For the past four years, Israel has gotten a reprieve from the constant outrage emerging from Washington at every stage, from planning to approval to breaking ground, of a few of buildings in Beit El or Ofra. No one in the White House put forward a policy that would stop a family in Efrat from closing its terrace, as though that was stopping the Palestinians from getting a state. Moreover, the Trump administration decided it doesn’t view settlements as illegal, per se, and its peace plan made clear they view those communities as part of Israel’s future permanent borders.

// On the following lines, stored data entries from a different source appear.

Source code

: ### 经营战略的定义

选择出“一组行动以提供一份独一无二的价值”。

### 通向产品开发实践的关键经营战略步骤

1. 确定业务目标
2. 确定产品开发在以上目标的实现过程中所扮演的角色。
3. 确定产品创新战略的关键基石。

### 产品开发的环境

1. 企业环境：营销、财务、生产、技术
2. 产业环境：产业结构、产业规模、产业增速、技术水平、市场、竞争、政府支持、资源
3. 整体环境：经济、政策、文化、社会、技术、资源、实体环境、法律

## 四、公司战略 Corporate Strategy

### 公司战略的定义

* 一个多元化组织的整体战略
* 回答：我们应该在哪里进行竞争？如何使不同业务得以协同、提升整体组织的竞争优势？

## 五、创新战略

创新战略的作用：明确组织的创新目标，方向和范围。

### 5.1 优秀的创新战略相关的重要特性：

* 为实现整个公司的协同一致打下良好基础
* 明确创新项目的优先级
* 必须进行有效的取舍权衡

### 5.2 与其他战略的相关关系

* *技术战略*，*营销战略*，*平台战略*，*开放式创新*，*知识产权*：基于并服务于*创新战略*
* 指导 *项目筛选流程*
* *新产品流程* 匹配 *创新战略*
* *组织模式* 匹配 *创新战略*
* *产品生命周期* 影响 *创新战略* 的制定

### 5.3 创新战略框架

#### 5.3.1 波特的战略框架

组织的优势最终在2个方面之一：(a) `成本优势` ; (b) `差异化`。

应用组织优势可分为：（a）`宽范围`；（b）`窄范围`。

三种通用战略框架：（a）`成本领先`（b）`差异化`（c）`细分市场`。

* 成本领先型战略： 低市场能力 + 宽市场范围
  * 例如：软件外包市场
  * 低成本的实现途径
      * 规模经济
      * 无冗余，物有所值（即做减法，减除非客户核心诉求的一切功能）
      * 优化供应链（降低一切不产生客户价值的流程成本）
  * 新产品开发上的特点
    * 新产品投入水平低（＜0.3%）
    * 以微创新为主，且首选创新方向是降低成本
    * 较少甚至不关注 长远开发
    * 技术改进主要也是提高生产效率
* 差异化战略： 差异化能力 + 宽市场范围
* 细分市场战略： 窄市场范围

Under a Biden administration, any kind of extension of Israeli sovereignty without the Palestinians’ agreement, in exchange for land swaps, is out of the question. And settlements have a good chance of returning to the headlines as constantly sparking international incidents.
Both Iran and settlements are also areas where a President Biden would bring the US back in greater sync with the rest of the West, especially the more dominant countries in Europe. Biden has criticized Trump for alienating and working apart from many traditional US allies. Under Trump, the US “has gone from listened-to by our allies to mocked by our allies,” Biden surrogate and former congressman Steve Israel said last week.
The US-Israel relationship is one of Israel’s greatest assets, and a stronger US means a stronger Israel. If working within the traditional international system will keep America’s superpower status, then that would be better for Israel as well, in a broader sense.
Politically, a Biden win may bruise Netanyahu somewhat. Netanyahu has banked a lot of political prestige on his close connection with Trump, with the American president featuring prominently in the Likud campaigns for the Knesset this year and last. Biden will make things more difficult for Netanyahu, because they have more disagreements. But it’s hard to see it moving too many votes one way or another. After all, he formed coalitions in 2009, 2013 and 2015 without Trump in the Oval Office, but couldn’t build a government twice in 2019 with the supposed Trump boost.
It’s also worth remembering that Netanyahu and Israel are not one and the same, and the country can still thrive under Biden even if it’s more challenging for Netanyahu to navigate.
Either way, most Israelis have no reason to be very stressed about the US presidential election. Whether Trump is reelected or Biden wins, Israel will have a friend in the White House for the next four years.